- **Records**
------------------------------

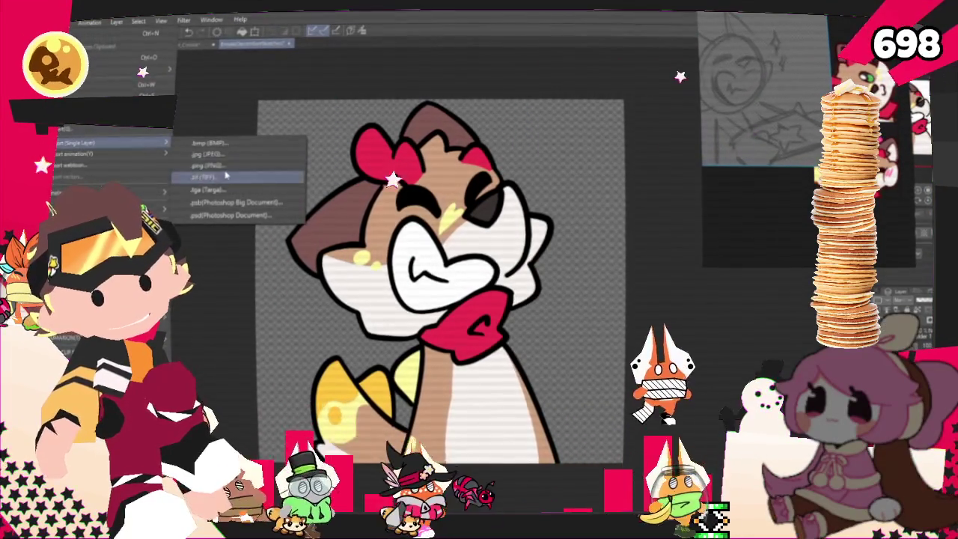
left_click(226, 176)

------------------------------

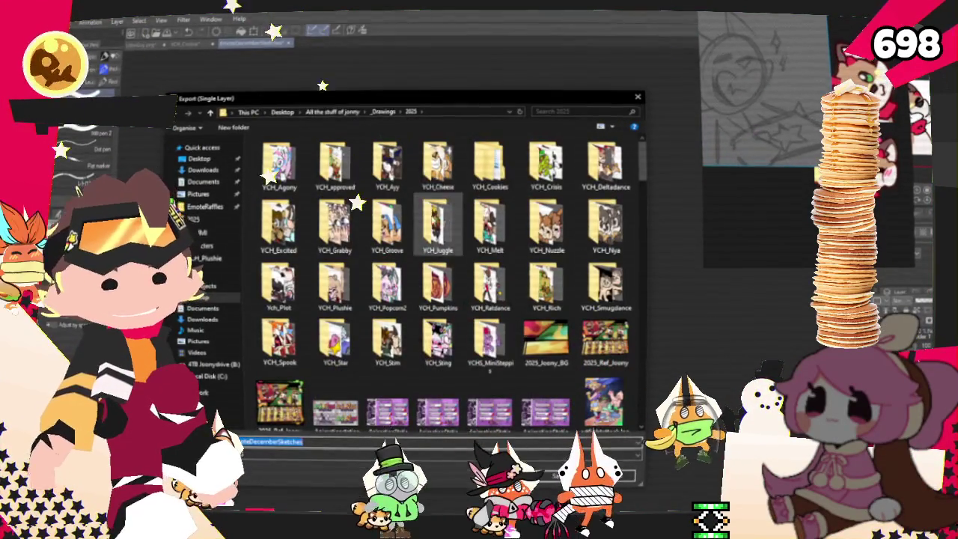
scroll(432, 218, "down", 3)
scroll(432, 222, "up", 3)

------------------------------

- **Required action**
Where a line in the entries holds the word "scroll", copy that line.

- **Task result**
scroll(432, 218, "down", 3)
scroll(432, 222, "up", 3)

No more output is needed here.